A-Eon on the other hand (it will come as no surprise in this thread) is yet another tiny company making announcements with old brand names. About 1.5 years ago now they announced the imminent arrival of their mysterious AmigaOne X1000 (they have a license to the name 'AmigaOne' via a similar chain of dodgy business deals to those described earlier).

Mid last year they announced that lucky "beta testers" would get to hand over a large quantity of money via irreversible international funds transfer to have the opportunity to buy the unfinished and as-yet untested bare motherboard for the X1000.

Some unknown number of people "applied" by sending money and filling out forms acknowledging that they're not consumers under EU law, and most recently A-Eon has seen fit to release some poor quality photographs of a handful of these boards being manufactured. Will some of the people get their chance to "beta test" this product?

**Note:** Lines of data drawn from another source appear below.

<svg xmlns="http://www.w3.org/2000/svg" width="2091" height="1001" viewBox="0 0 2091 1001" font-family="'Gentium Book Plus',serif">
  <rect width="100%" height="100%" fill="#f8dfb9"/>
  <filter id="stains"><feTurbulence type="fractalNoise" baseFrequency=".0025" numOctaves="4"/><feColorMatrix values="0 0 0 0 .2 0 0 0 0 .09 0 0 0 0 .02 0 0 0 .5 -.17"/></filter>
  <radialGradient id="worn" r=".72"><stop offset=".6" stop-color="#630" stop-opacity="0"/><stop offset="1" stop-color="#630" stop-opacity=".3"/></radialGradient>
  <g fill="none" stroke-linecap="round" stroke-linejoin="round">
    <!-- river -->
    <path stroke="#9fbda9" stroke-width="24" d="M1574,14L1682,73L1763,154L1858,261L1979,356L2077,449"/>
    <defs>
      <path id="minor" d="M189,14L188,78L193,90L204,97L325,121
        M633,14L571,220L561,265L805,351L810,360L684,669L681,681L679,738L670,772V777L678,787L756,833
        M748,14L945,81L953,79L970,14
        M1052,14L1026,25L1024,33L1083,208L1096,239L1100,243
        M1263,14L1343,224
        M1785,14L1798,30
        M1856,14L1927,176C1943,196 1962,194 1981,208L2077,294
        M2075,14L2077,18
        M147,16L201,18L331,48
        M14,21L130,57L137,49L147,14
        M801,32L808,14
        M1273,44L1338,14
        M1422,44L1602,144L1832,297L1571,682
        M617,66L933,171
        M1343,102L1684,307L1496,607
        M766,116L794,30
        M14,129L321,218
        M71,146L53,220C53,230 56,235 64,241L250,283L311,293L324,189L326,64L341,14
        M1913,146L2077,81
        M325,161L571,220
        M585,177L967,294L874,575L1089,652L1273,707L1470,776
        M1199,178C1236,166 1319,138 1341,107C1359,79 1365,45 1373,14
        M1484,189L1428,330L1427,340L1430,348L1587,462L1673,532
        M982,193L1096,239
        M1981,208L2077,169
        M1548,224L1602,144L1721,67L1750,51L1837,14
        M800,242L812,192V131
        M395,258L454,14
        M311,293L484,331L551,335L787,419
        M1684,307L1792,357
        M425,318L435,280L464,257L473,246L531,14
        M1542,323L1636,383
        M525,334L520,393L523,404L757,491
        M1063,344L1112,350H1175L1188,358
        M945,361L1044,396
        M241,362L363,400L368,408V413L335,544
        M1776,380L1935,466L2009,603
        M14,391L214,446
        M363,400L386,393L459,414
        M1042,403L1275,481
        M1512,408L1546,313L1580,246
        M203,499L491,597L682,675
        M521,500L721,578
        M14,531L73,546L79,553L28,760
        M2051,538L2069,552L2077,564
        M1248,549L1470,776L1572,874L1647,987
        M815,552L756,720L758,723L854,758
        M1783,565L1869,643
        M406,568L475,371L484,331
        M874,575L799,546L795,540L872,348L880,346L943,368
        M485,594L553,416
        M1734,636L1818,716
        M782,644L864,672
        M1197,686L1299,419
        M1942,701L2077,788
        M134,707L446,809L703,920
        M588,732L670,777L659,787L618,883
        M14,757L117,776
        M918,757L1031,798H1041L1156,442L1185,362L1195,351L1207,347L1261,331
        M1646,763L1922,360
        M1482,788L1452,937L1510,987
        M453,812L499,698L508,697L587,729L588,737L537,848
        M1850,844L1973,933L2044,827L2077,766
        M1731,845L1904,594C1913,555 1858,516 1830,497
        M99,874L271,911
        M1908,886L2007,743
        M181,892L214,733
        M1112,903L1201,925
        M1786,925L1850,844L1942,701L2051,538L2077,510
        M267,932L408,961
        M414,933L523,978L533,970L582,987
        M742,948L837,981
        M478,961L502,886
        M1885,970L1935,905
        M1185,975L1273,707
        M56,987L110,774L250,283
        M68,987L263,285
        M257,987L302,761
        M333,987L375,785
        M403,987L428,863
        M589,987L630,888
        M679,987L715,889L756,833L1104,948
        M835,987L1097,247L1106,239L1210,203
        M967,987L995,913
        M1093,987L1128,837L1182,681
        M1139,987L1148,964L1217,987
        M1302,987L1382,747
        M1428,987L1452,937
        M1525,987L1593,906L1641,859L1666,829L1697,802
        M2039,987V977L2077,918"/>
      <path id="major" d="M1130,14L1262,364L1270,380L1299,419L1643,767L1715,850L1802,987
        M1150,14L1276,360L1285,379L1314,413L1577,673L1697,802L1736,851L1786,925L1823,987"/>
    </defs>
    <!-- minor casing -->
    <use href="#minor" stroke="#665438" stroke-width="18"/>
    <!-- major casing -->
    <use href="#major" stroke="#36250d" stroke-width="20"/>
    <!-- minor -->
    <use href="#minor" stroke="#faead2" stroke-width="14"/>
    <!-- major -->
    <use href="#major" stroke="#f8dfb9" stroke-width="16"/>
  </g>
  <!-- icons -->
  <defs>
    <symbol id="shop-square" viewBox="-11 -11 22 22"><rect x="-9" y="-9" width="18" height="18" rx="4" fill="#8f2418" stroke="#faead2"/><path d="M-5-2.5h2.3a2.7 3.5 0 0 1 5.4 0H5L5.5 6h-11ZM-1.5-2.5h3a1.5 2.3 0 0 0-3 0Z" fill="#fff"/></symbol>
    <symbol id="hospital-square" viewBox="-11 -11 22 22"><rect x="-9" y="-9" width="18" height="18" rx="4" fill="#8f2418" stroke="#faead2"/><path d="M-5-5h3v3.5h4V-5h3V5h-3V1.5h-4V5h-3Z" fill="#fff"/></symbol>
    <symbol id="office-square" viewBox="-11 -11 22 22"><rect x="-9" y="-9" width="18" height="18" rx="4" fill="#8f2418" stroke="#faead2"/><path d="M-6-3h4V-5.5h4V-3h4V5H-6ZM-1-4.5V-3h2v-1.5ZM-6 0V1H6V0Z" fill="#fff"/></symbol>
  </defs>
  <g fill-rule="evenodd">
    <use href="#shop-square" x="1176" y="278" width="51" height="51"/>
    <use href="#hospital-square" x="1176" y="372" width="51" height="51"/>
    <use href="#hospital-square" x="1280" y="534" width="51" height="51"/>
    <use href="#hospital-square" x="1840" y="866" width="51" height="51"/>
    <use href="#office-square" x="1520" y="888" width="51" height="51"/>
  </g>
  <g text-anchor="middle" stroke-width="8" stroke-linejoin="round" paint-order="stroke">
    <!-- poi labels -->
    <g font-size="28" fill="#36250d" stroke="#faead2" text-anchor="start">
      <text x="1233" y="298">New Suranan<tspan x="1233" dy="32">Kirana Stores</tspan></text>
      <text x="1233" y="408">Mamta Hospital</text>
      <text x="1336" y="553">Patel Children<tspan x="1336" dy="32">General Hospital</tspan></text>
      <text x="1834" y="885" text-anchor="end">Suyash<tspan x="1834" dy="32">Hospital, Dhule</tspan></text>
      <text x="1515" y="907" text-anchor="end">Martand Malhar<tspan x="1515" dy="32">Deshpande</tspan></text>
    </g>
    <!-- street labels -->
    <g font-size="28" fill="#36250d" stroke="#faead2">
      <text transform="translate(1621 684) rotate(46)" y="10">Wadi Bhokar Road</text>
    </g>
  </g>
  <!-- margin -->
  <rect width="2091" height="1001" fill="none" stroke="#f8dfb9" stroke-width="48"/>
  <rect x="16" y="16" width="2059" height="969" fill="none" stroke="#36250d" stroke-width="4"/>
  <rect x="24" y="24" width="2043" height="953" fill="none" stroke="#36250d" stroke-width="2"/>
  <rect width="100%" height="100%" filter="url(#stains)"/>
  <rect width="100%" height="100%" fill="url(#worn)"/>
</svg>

Sure, it could happen.

The device itself is a fairly uninteresting dual-core PowerPC system of the sort Apple were unable to get shrunk down into laptops fast enough to retain customer interest last decade before they went Intel. Plus an XMOS chip is included on the motherboard for no particularly good reason except that it encourages rationalising of the sort jwmittag attempted - the Commodore Amiga had custom chips, and this is a customisable chip, so it's kinda similar?